Montlosier, par certains côtés de son caractère énergique et hardi, leur ressemblait. Il échoua cependant dans ses tentatives; c’est qu’il se trompa d’époque. Il vivait dans son cerveau avec une société chimérique, empruntant à l’ancien régime les lambeaux de sa robe mise en mille pièces et voulant les ajuster sur les épaules de la société nouvelle. La révolution avait créé l’individu, le laïque, et elle n’avait assigné à l’état d’autre fonction que celle de faire respecter les droits de chaque citoyen. Lamennais et de Maistre avaient bien compris qu’il devait alors s’opérer au sein de l’église une concentration de force et de résistance inconnue depuis le moyen âge. L’éducation de Montlosier, ses antécédens, ne lui avaient pas donné cette perspicacité que le génie supplée. Avec une bonne foi incontestable, il était resté ce qu’il était à l’âge de trente-cinq ans.


II.

Une autre école se fondait, représentée par un groupe de jeunes écrivains, philosophes, littérateurs, publicistes, apportant dans l’examen de toutes les questions qui passionnaient les générations au milieu desquelles ils vivaient un souffle de rénovation vraiment libéral. Ils étaient une douzaine d’hommes, tous destinés à jouer dans leur pays un grand rôle et à laisser un nom, Théodore Jouffroy, Rémusat, Tanneguy-Duchâtel, Vitet, Dubois, et nous en oublions. Ils avaient créé le Globe.

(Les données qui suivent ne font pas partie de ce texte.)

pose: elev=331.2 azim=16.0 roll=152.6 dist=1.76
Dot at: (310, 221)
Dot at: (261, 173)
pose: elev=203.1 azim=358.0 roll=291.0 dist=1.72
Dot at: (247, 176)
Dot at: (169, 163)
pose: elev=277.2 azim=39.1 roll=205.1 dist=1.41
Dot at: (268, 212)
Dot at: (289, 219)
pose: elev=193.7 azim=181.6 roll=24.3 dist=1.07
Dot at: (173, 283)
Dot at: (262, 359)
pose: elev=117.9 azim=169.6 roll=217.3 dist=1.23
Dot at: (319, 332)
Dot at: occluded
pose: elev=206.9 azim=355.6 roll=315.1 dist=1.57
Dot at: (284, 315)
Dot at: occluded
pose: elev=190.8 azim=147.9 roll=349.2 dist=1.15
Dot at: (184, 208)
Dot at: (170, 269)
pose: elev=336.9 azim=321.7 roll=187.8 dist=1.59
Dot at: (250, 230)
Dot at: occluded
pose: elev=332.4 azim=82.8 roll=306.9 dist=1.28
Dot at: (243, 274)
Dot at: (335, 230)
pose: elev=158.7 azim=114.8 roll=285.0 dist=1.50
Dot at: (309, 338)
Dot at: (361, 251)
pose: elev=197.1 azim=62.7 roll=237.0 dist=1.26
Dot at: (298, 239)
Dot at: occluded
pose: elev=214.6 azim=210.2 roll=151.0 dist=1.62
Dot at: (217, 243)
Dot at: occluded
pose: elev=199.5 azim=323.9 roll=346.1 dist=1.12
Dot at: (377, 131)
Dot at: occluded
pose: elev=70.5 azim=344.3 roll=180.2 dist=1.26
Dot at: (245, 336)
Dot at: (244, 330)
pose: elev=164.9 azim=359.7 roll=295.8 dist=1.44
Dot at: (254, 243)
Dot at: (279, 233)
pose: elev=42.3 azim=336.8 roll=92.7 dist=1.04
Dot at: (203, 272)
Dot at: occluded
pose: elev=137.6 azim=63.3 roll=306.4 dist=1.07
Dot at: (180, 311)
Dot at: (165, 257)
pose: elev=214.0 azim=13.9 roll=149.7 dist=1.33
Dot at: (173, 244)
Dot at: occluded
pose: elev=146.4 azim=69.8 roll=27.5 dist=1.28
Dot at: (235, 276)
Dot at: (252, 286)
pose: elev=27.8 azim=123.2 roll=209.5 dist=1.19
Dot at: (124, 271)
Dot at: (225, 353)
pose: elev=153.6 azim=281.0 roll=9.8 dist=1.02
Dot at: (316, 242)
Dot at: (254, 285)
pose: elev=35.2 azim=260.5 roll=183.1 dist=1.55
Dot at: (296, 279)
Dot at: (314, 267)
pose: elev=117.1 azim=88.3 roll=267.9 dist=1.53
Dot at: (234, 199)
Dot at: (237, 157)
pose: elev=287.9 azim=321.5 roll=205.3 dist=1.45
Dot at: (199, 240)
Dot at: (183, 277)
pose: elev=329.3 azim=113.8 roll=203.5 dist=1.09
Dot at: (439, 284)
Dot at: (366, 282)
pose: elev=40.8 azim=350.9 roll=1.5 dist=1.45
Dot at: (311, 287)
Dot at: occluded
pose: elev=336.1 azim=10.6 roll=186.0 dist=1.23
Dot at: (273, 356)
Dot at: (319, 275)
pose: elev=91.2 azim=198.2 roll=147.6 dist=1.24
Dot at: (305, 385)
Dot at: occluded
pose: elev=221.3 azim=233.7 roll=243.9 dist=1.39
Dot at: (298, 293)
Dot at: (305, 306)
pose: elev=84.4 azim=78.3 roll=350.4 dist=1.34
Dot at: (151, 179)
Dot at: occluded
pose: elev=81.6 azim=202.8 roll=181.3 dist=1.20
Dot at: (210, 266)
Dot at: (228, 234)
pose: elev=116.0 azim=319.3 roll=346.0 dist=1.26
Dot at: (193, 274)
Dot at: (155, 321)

Chacun des actes de Montlosier, de même que chacune des publications de Lamennais, avaient été l’objet des appréciations indépendantes de cet important journal. Ne satisfaisant souvent personne, au milieu des colères et des surexcitations, applaudi ou injurié tour à tour par les violens de droite et de gauche, il n’en continuait pas moins son œuvre, supérieure à son époque. Cette revendication du gallicanisme aussi bien que le triomphe prochain des doctrines ultramontaines avaient été jugés par les écrivains dont nous parlons à un point de vue peu compris et si digne pourtant de l’être, celui de la liberté. Dès les premiers momens du combat, dès la publication du livre de Lamennais sur les Rapports de la religion avec l’ordre politique et civil, ils lui avaient dit : « Vous aurez beau faire; vous pourrez réorganiser la discipline; mais ce n’est pas seulement avec un changement de méthode que vous ferez une révolution dans les idées ; il faut des hommes supérieurs; il faut de la foi. »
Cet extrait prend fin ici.